Ainda sobre a transferência, tão relevante no caso Dora, anos após este caso, Freud traz à tona o texto sobre recordar, repetir e elaborar, introduzindo o conceito de neurose de transferência, subordinando a transferência à ideia de repetição. Aqui, a transferência é tratada como um fragmento da repetição, agindo a serviço da resistência. O próprio Freud diz que se a resistência for muito intensa, maior será a atuação substituta do ato de recordar. No caso Dora, pela sua desistência, não houve tempo de colocar em prática esta tríade tão relevante para o processo psicanalítico.
No texto sobre o recordar, repetir e elaborar, Freud aborda a elaboração, discutindo se tratar de erro considerar a superação das resistências o fato de revela-las até que se tornem familiares. Para ele, o analisando precisa de tempo, com o qual poderá conhecer melhor sua resistência a partir do momento que esta se lhe torna familiar. A partir desta familiarização, poderá ser possível a elaboração para a superação a partir do trabalho analítico. No caso Dora, pela falta de manejo de Freud com a questão da transferência, o que acabou se tornando para ela uma resistência, levando-a a desistir do tratamento, esse tempo para a familiarização e posterior vencimento da resistência não houve.

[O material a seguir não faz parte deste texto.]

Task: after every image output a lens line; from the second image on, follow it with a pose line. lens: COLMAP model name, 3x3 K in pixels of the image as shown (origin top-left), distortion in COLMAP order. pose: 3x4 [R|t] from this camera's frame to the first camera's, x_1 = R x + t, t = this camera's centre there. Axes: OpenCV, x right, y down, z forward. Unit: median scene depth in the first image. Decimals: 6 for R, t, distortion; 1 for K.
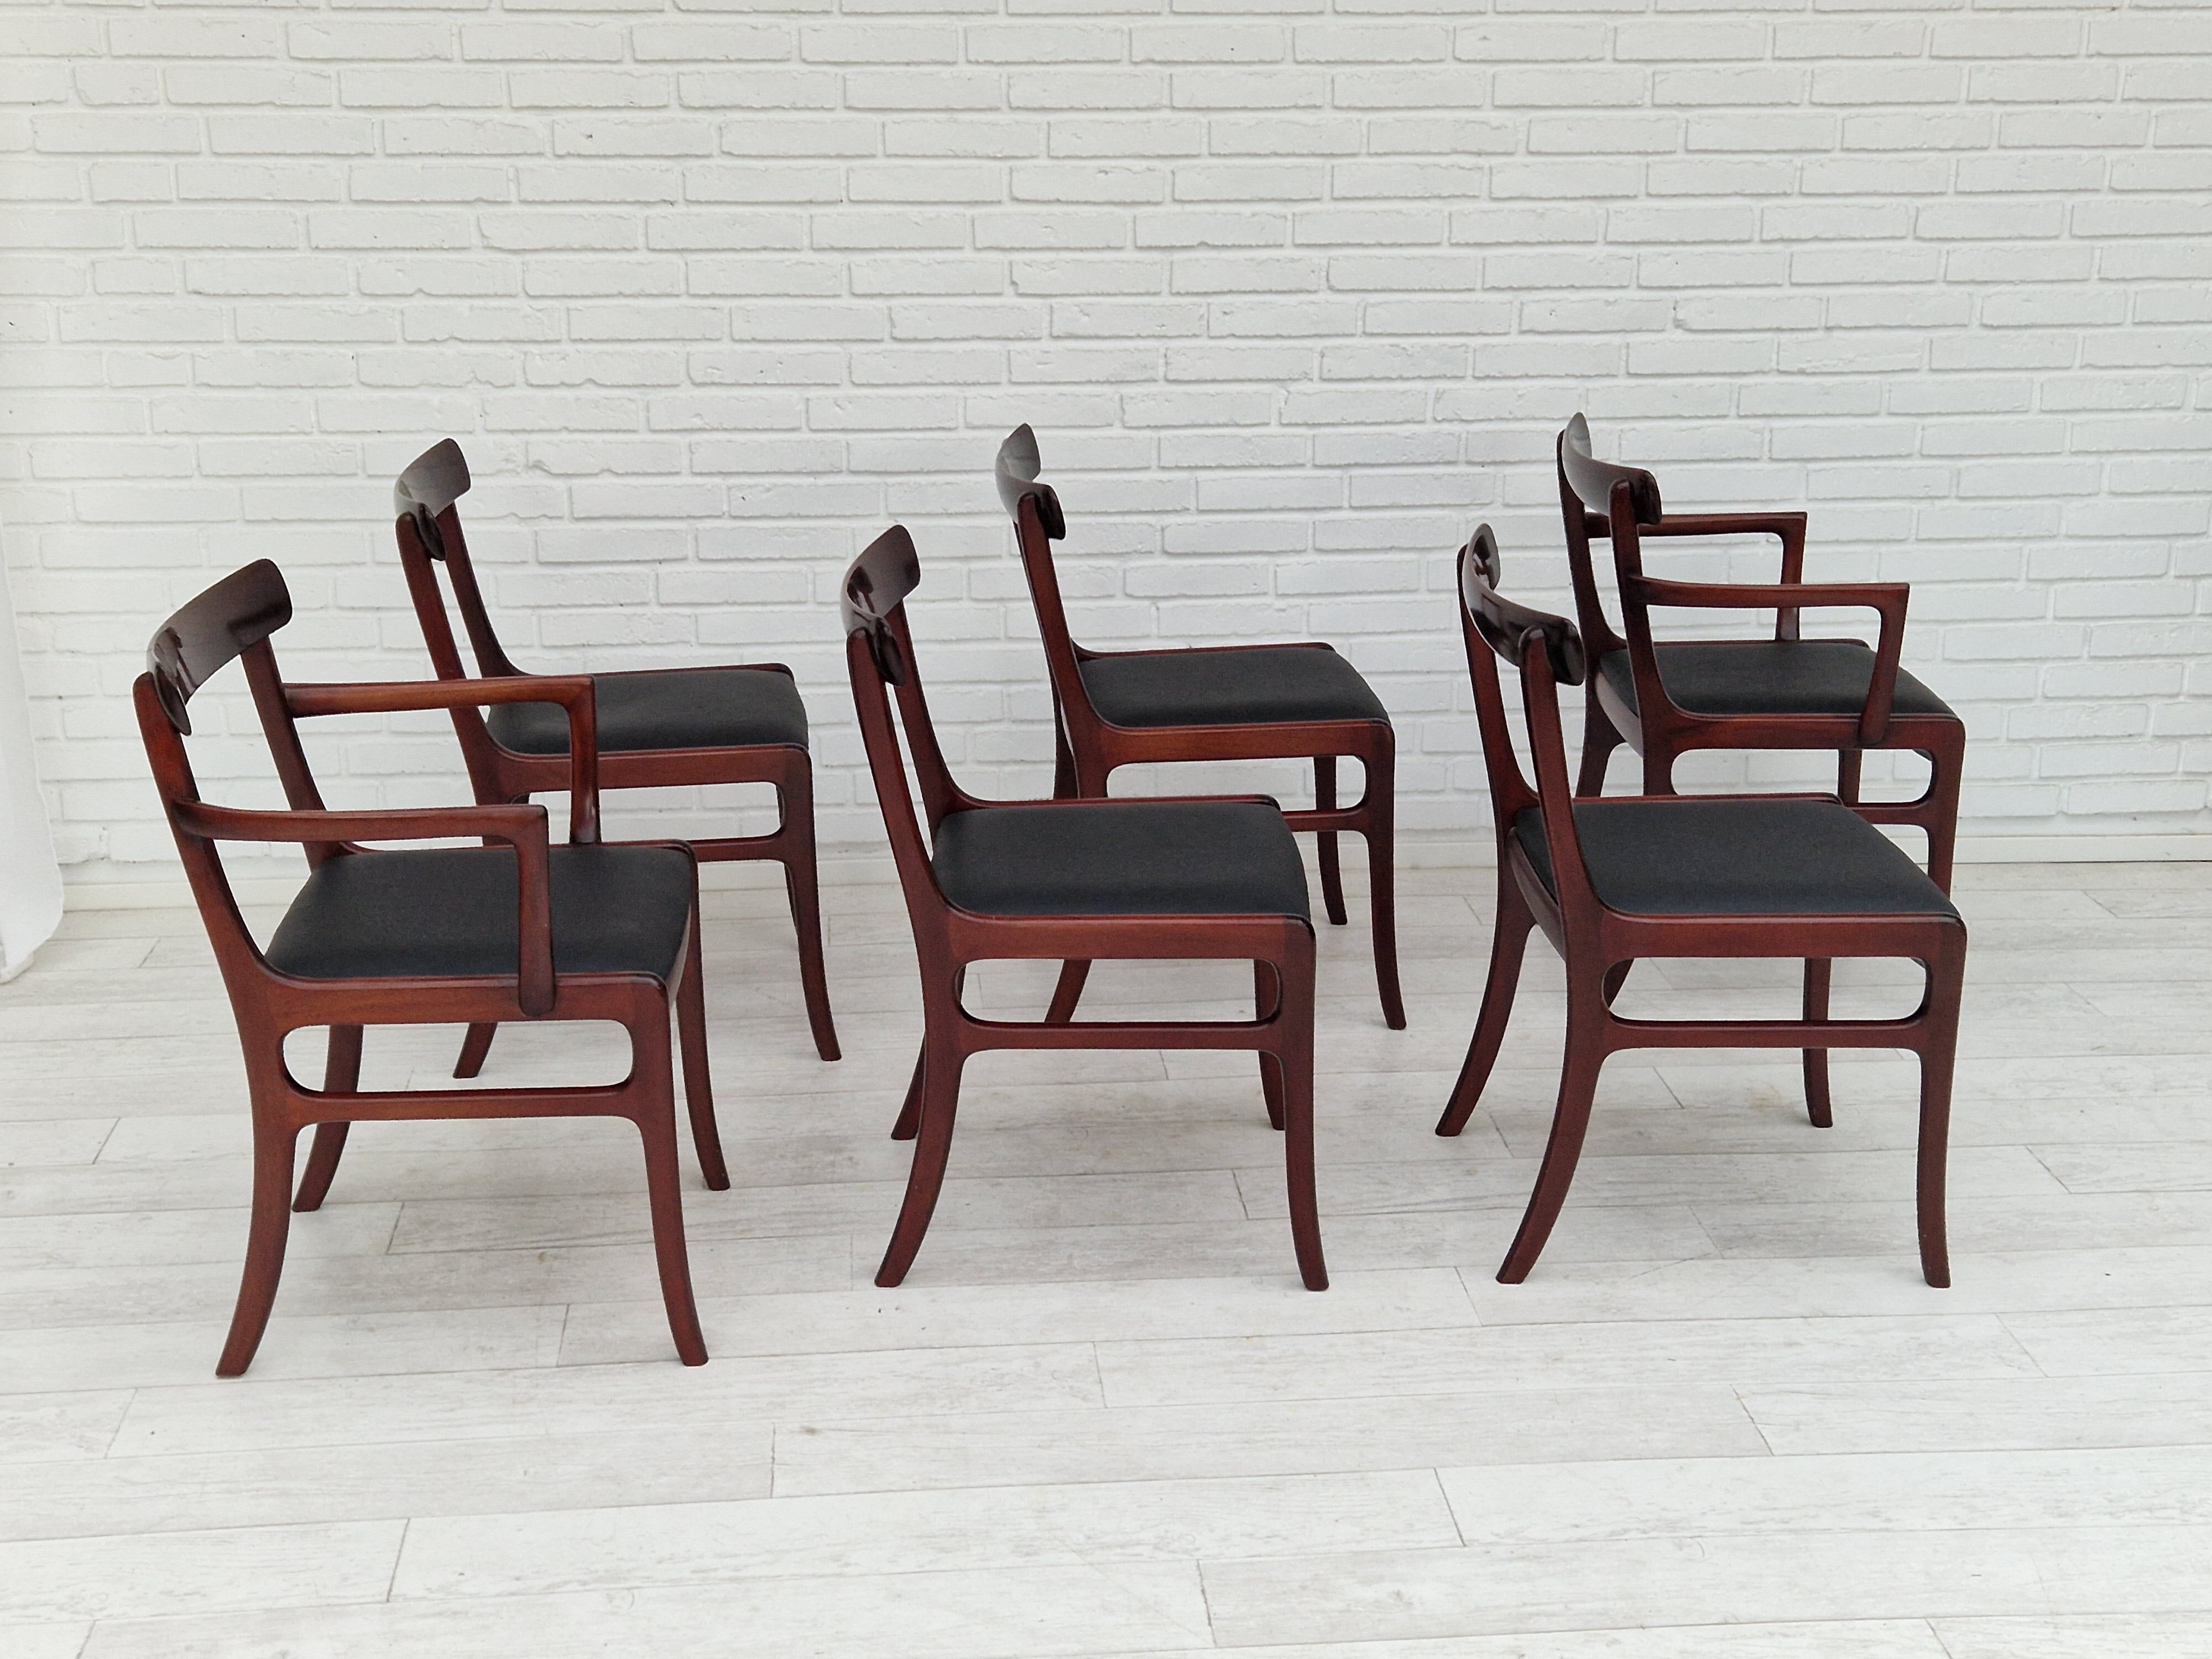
lens RADIAL K [[2855.1, 0, 1110.0], [0, 2855.1, 827.8], [0, 0, 1]] dist [0.068001, 0.000000]
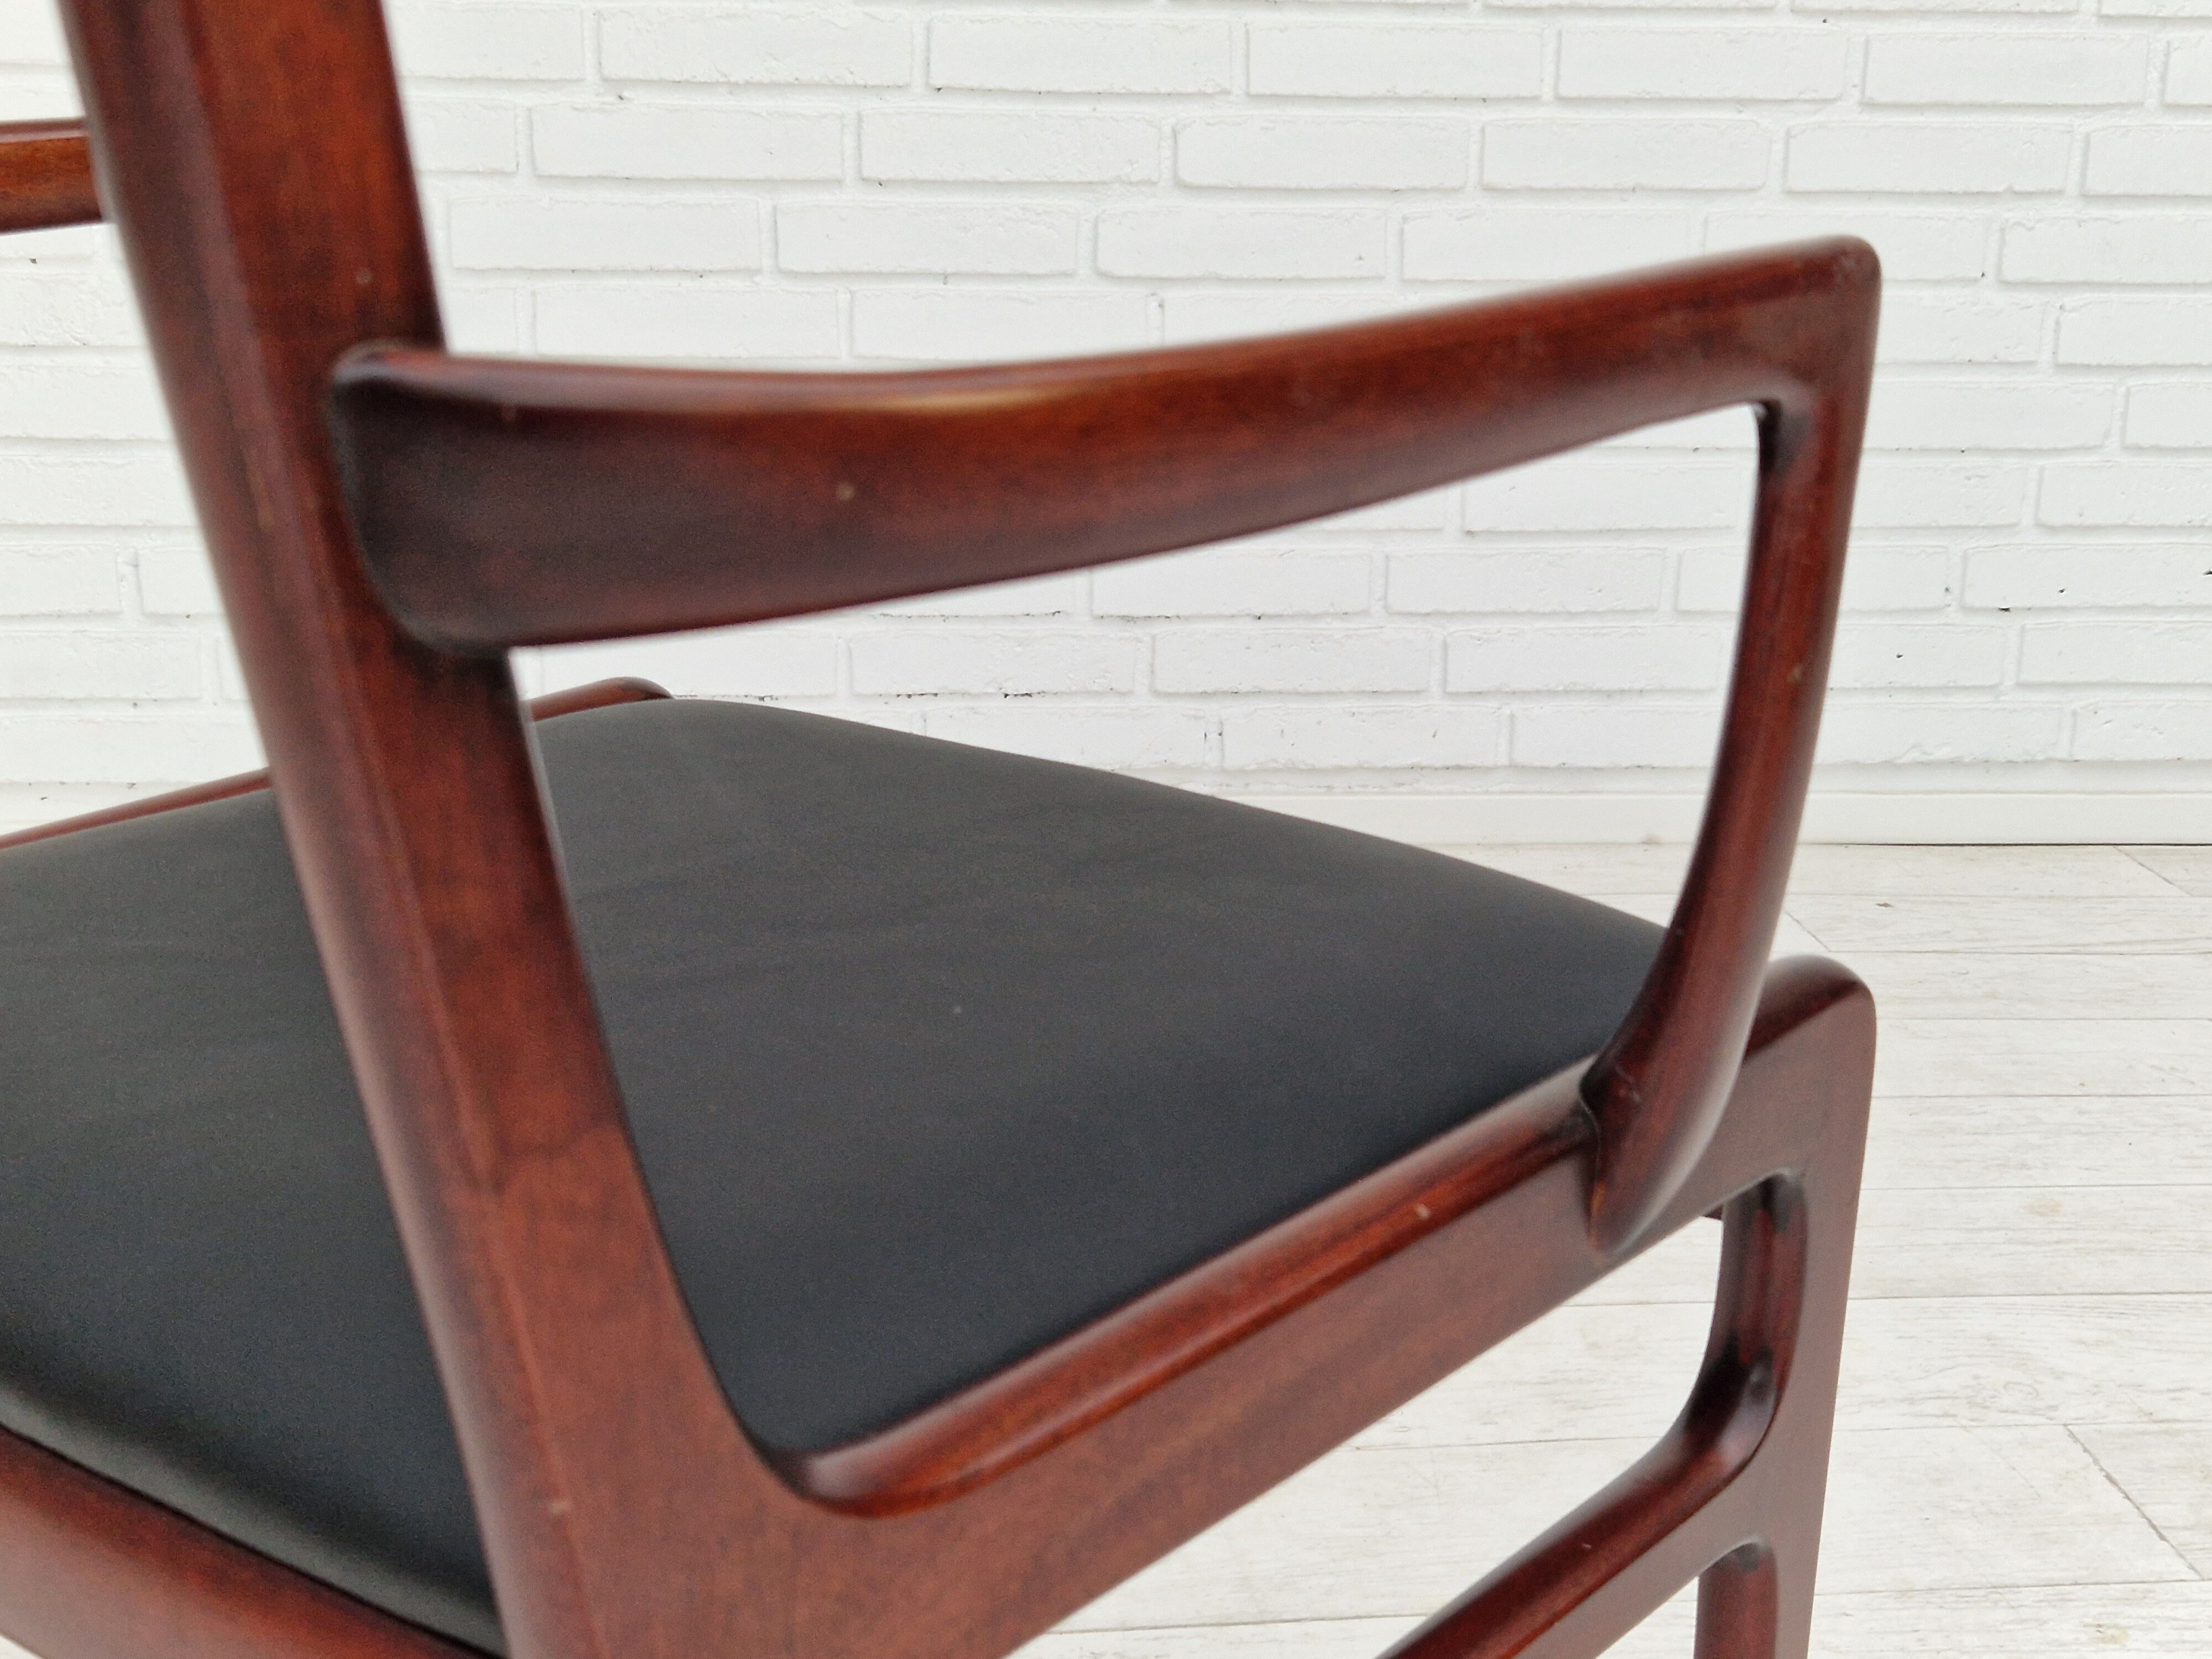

Por mais que o caso Dora tenha aberto para Freud as portas para o entendimento de dois aspectos importantes para a Psicanálise (a transferência e a resistência), foi apenas anos mais tarde que ele detalhou mais a seu respeito no texto “A dinâmica da transferência” (1912). Uma das questões desenvolvidas por ele texto diz respeito a porque a transferência acaba sendo fator de resistência. Assim, apesar de o caso Dora não ter sido exitoso para Freud, ele foi fundamental para que ele pudesse rever e aperfeiçoar a técnica da Psicanálise, bem como ampliar a visa teórica da referida, o que pode levar à conclusão de que não houve um fracasso, mas a oportunidade para um avanço.